Volume 1, May 1996
Boadicea lives on the mountain
where icicles point upward to the sky,
catching light from stars to fling it back again,
her only light in time, she holds it in her eyes,
as coins between her muddy fingernails.
She harvests ice as you might radishes or pears,
digs in the dirt alone, ploughs armies, whispers greedily
of rats and knives, rats and knives.
She breaks daggers from their stalks and one
by one she turns and scrapes them into blades
to lay them point to point against her enemies.

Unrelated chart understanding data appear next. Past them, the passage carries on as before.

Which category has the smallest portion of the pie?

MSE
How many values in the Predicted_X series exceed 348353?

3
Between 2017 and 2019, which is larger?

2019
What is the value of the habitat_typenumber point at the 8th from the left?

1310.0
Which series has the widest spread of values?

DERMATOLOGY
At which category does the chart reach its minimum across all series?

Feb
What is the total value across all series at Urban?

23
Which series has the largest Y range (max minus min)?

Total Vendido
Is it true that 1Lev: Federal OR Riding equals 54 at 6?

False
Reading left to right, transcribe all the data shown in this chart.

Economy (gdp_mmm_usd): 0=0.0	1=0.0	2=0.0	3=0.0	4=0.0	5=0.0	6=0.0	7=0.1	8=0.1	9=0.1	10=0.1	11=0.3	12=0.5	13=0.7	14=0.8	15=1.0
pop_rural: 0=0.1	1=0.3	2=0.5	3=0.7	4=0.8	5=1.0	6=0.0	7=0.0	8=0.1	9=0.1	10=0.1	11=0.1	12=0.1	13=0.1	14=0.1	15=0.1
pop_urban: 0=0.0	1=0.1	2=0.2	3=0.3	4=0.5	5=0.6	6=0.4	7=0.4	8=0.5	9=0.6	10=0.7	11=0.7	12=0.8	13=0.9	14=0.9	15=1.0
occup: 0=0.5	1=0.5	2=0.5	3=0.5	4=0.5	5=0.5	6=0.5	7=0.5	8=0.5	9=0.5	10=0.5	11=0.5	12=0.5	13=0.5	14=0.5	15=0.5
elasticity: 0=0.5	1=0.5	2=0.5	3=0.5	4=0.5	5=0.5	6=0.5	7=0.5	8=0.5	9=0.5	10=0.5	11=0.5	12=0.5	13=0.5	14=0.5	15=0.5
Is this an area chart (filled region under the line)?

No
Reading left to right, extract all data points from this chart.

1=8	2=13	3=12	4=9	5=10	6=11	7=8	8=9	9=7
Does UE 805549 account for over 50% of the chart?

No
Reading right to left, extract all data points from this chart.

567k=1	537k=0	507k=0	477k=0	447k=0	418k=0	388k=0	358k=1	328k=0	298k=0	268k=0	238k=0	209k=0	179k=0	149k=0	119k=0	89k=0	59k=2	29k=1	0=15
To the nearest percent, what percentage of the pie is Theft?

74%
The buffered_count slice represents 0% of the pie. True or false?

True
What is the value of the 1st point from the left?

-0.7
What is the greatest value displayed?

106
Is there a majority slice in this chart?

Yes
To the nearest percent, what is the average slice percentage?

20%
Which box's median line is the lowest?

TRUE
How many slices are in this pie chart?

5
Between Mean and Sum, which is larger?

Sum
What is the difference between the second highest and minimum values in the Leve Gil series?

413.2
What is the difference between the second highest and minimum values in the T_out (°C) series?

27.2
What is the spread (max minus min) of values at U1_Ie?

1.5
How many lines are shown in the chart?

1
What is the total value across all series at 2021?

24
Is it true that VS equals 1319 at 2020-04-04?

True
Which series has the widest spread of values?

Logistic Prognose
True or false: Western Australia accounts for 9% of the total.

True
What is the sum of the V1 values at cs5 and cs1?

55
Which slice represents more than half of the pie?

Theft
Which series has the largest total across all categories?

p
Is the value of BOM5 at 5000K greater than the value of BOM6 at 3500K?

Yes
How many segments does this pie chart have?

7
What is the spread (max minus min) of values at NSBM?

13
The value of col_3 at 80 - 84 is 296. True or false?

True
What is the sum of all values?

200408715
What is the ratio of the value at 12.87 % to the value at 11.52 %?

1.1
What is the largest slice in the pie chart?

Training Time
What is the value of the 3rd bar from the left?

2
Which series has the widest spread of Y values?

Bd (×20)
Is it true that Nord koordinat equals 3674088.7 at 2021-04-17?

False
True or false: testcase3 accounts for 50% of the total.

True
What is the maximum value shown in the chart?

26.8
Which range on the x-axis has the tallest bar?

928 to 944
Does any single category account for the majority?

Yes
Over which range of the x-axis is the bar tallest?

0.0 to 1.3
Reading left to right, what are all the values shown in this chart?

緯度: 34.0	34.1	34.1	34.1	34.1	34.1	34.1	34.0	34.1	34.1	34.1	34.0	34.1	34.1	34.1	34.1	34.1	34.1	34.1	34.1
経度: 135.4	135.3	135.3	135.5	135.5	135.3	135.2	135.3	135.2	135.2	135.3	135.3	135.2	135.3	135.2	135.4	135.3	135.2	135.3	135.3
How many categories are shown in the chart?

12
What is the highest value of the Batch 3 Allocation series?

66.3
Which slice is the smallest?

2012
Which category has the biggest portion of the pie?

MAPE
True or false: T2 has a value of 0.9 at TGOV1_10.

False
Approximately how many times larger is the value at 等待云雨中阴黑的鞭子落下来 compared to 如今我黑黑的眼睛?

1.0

Her hair is ragged, strung with the crackling ghosts
of flames in hearths she left behind,
her clothes are pages torn from books
that clutter round her, dead leaves lifted by the wind.
She dances with her cold sword to make her wrists
stay thin and strong against her prey, singing
of rats and knives, rats and knives,
the silver knives that die with seasons and return.
Boadicea plays with rats and dreams
they are her children, come for food and warmth,
escaping nights through crevices, wilful
to fight or bite their murderers' fees, or slip
away unheeding to the mountain caves.
Rats and knives, rats and knives.
She will arm her folk with ice,
before the melt turns earth and wood bone grey.
Hairs will snap, blades will raven, white on black.
Her knives will pare the moon
and by its darkness bring light back to her again.